La nuit semblait se refermer autour de lui comme un étau, et les odeurs surchargeaient sa truffe sensible. La brume, ou plutôt le brouillard, était si dense qu'il n'y voyait pas plus loin qu'une longueur de queue, et les arbres dessinaient des silhouettes effrayantes à chaque pas. Soleil d'Argent était dans une bien mauvaise posture. Pourtant, la journée avait plutôt bien commencé. Impatients de découvrir leur territoire, la plupart des Guerriers s'étaient dispersés. En fin d'après-midi, alors que le matou argenté revenait de la chasse, Cadratin Mélancolique avait ordonné une patrouille de reconnaissance en recherche d'un point d'eau. Il en avait confié la direction à Soleil d'Argent, qui était parvenu à convaincre deux autres félins, Patte Rouge et Œil d'Or, de l'accompagner.

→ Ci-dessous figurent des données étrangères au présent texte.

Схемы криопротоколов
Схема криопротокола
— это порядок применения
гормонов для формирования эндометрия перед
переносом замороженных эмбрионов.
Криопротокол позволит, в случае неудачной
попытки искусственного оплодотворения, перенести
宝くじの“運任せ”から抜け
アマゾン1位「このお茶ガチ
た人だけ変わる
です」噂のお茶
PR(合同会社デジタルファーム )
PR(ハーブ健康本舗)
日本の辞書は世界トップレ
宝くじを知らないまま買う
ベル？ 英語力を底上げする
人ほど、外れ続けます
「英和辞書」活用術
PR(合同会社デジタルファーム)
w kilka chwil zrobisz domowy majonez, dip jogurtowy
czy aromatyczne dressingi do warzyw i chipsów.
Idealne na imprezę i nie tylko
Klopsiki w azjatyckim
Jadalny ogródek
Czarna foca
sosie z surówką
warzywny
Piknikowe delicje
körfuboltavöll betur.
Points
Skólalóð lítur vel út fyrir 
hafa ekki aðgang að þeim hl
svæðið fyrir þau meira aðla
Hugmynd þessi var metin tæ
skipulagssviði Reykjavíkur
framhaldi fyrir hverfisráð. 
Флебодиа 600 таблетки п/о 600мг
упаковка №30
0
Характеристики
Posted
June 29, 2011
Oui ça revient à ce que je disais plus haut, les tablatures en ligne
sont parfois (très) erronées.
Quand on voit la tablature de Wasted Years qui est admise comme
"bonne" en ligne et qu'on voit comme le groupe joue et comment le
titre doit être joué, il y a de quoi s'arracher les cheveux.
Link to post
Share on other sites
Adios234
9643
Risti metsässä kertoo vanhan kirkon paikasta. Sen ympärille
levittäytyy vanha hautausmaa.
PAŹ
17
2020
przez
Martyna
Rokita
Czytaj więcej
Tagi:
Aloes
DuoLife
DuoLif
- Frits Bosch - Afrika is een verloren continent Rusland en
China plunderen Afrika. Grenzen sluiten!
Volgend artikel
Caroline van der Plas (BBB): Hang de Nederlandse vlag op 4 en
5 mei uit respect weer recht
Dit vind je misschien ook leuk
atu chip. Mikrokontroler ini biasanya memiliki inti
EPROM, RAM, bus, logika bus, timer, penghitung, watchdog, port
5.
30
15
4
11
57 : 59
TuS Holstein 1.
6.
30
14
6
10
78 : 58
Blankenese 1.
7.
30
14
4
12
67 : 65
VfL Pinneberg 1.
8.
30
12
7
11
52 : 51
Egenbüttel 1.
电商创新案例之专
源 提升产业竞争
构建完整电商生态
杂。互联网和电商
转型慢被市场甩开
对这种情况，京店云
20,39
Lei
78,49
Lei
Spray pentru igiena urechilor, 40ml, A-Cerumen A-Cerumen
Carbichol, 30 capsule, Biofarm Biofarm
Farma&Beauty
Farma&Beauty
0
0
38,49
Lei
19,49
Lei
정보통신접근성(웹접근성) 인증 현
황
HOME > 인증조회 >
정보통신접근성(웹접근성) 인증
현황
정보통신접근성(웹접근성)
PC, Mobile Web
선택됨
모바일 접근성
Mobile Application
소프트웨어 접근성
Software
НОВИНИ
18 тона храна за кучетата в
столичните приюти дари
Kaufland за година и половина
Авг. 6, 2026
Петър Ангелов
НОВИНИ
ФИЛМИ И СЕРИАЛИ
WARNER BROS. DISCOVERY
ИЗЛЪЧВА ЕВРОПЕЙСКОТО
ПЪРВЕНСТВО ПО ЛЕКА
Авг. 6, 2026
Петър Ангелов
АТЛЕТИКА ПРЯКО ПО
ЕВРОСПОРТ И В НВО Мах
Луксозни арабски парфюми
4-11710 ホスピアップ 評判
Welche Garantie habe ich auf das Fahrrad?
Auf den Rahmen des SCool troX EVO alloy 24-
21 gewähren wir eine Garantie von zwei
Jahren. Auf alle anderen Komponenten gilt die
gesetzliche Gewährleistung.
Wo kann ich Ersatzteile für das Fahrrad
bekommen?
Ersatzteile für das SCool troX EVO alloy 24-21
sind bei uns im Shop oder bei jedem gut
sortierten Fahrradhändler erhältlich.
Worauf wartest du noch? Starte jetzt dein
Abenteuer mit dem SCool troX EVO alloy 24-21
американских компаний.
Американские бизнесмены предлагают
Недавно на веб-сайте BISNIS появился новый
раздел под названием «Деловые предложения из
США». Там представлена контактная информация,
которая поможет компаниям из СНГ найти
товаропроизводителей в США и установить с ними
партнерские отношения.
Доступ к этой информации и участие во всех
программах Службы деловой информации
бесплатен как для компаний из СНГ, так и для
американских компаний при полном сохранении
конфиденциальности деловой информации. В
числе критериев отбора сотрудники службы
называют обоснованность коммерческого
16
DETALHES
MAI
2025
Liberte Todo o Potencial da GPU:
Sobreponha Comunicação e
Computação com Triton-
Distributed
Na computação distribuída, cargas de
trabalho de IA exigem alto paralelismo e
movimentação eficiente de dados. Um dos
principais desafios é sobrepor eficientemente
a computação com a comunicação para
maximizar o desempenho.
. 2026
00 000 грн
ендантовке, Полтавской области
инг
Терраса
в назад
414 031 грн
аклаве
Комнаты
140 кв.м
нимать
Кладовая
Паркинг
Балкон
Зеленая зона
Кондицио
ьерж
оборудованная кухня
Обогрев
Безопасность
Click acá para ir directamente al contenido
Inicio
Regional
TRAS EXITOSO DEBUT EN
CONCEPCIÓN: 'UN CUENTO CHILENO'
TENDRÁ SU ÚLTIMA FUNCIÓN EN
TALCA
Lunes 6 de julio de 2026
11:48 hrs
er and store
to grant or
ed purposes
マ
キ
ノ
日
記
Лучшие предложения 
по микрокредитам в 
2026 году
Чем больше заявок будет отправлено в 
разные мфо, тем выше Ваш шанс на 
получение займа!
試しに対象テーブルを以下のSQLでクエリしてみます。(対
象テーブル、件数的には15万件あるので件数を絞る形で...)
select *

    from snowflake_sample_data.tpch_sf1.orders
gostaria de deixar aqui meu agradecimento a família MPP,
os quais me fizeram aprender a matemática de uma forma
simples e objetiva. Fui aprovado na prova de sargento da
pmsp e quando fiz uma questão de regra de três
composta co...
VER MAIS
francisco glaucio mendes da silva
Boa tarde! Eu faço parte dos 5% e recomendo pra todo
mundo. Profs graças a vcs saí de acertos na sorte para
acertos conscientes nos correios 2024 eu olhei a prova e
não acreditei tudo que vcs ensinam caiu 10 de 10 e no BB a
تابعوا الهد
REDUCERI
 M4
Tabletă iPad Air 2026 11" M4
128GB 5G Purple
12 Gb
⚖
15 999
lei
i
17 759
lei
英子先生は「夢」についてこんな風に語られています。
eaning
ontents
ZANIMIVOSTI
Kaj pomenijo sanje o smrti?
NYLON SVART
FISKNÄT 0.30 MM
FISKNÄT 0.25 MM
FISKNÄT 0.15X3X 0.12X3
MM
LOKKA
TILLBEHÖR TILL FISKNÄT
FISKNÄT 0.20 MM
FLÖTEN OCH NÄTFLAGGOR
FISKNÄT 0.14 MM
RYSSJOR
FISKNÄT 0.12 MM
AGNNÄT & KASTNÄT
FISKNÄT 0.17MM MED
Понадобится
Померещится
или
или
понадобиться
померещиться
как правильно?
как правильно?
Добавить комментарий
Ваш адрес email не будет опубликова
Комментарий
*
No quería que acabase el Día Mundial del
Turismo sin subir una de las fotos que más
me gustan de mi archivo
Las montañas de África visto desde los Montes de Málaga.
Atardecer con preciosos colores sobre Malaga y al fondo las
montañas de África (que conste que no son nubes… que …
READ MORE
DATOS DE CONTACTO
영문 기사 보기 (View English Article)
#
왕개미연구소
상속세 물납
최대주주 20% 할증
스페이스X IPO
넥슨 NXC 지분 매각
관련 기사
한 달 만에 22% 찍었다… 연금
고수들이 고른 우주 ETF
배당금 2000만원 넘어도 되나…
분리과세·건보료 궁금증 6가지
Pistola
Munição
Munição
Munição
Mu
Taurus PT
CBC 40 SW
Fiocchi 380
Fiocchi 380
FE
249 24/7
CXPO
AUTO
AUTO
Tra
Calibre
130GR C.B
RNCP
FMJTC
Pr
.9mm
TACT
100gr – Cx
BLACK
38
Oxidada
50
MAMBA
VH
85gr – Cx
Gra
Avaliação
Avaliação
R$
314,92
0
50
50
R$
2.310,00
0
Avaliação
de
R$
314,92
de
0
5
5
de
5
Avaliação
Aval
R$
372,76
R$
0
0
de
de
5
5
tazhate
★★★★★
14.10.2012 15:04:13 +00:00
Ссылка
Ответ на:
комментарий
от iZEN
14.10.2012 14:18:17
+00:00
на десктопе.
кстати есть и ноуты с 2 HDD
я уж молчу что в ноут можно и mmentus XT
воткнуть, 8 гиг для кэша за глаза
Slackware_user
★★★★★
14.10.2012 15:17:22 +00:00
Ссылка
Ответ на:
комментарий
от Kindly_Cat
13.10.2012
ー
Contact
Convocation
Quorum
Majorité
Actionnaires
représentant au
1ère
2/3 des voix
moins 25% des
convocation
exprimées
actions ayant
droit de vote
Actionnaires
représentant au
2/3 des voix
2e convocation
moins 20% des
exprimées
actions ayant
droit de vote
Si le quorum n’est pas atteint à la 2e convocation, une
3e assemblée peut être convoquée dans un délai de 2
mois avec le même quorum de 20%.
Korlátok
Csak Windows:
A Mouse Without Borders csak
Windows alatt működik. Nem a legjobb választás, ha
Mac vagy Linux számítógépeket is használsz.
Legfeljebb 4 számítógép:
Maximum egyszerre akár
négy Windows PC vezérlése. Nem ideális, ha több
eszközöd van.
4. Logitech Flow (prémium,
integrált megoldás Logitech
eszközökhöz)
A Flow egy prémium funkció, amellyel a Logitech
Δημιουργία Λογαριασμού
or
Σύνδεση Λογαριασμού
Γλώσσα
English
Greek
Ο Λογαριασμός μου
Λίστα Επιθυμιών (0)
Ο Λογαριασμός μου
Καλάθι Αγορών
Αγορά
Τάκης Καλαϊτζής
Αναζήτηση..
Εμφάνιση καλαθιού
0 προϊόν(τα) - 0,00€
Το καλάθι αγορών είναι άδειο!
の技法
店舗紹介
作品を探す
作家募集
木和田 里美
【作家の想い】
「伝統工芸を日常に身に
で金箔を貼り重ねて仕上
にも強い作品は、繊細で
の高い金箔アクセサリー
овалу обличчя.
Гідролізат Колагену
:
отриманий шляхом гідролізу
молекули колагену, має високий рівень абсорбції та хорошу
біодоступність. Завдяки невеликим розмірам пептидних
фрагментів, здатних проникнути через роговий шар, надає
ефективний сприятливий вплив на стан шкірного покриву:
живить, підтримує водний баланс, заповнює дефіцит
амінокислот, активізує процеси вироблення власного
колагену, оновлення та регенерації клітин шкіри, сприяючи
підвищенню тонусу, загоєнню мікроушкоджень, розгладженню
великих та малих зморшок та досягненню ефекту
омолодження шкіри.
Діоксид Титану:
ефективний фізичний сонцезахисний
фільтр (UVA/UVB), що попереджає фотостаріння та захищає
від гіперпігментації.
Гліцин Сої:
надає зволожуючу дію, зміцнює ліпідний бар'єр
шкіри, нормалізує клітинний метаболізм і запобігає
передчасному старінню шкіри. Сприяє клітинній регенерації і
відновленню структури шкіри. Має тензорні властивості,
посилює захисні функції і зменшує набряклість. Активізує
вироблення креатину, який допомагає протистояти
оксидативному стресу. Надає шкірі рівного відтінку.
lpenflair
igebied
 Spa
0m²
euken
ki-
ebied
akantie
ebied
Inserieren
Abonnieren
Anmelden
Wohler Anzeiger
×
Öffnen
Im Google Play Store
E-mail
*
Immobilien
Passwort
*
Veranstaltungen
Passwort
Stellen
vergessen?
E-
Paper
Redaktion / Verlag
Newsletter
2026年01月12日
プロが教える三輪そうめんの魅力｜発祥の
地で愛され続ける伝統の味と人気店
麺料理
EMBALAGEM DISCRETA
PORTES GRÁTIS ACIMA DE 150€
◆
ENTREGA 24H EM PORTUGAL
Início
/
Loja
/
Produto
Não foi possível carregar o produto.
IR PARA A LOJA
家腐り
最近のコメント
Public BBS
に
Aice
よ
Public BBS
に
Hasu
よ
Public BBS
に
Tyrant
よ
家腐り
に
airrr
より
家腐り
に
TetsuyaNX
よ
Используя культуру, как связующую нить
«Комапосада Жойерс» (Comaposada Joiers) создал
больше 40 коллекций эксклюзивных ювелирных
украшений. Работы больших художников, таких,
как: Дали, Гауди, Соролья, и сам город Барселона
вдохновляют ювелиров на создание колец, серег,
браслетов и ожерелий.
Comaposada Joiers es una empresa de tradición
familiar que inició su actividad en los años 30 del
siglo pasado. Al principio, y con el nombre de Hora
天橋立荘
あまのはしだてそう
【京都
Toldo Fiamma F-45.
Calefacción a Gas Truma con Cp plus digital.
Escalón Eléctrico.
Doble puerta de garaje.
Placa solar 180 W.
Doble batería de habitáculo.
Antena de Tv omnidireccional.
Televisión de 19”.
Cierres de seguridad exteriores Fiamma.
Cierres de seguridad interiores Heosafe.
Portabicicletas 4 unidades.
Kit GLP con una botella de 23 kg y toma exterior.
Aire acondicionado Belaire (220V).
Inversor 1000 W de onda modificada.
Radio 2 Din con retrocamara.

Il ne regrettait pas, à présent, d'avoir insisté auprès d'eux. Le Bois semblait s'être resserré sur eux, et les trois chats étaient bel et bien perdus. Soleil d'Argent tenta de retrouver la trace de leur passage entre les fourrés... Sans succès. Mais pourquoi donc s'étaient ils aventurés aussi loin ? Sunny pesta intérieurement contre sa propre bêtise. Ne sachant pas ou aller, il s'était contenté d'aller tout droit, comme un chaton innocent. Il savait pertinemment que le Clan avait encore une mauvaise connaissance des territoires, mais s'était toutefois aventuré dans Le Bois Sombre – qui portait bien son nom ! L'humidité omniprésente lui indiquait bien évidemment la présence d'un point d'eau, mais il n'arrivait pas à le trouver. Et puis, à cette heure avancée, ce n'était plus son principal souci.
Soleil d'Argent jeta un regard aux deux chats blottis l'un contre l'autre. Il ne pouvait pas se permettre de les laisser tomber. Œil d'Or, guerrière de 37 lunes, semblaient terrifiée, et Patte Rouge n'était pas mieux. De plus, c'était à lui que Cadratin avait confié la patrouille. Il devait les en sortir. Le Guerrier jeta un coup d’œil autour de lui, tentant vainement de se repérer... N'avait-il pas déjà vu cet arbre tordu ? Signifiant d'un mouvement de queue aux deux autres de le suivre, il se dirigea vers l'ombre qu'il apercevait à travers les nuées rendues presque noires par la nuit. Arrivé au pied de l'immense chêne aux branches tortueuses, Sunny renifla consciencieusement les racines. Il lui semblait...
- Fichue brume, grommela-t-il entre ses dents.
Elle était si opaque qu'elle brouillait son odorat. Au bout de quelques instant de concentration, il parvint toutefois à repérer l'odeur ténue, mais bien présente, de Patte Rouge, qui s'était arrêté pour marquer le territoire bien plus tôt. L'odeur était presque masquée par celle plus forte du bois mouillé et des feuilles mortes, mais il était enfin parvenu à la retrouver ! Avec un soupir de soulagement, Soleil d'Argent colla sa truffe au sol et tenta de retrouver leur piste. Il se sentait particulièrement stupide dans cette position, alors qu'habituellement il lui suffisait d'une inspiration... Prenant son courage à deux pattes, il suivit ce qu'il pensait être la trace de leur passage.
- Ne me quittez pas d'une patte ! lança-t-il.
Avec peine, le fier matou parvint à poursuivre sa route. Il tentait de ne pas se laisser gagner par la peur, ne pensant qu'à la sécurité des deux félins qui marchaient bravement à ses côtés. Levant un instant les yeux, il s'aperçut que la lumière de la Lune ne traversait pas l'épais brouillard, et un bref instant, Sunny eut l'impression de n'être qu'un Petit apeuré. La voix de Patte Rouge, lui demandant si tout allait bien, lui fit reprendre conscience de son devoir, et il continua sa route le plus calmement possible. Une exclamation étouffée lui fit soudain relever la tête... La brume semblait être moins opaque, et il put bientôt mieux respirer. Fou de joie, il se précipita vers la faible, très faible éclaircie qui semblait se dessiner... Et enfin, il fut à l'air libre. Respirant à plein poumons, Soleil d'Argent leva les yeux vers la Lune qui luisait doucement.
Il avait réussi à les sortir du pétrin dans lequel ils étaient.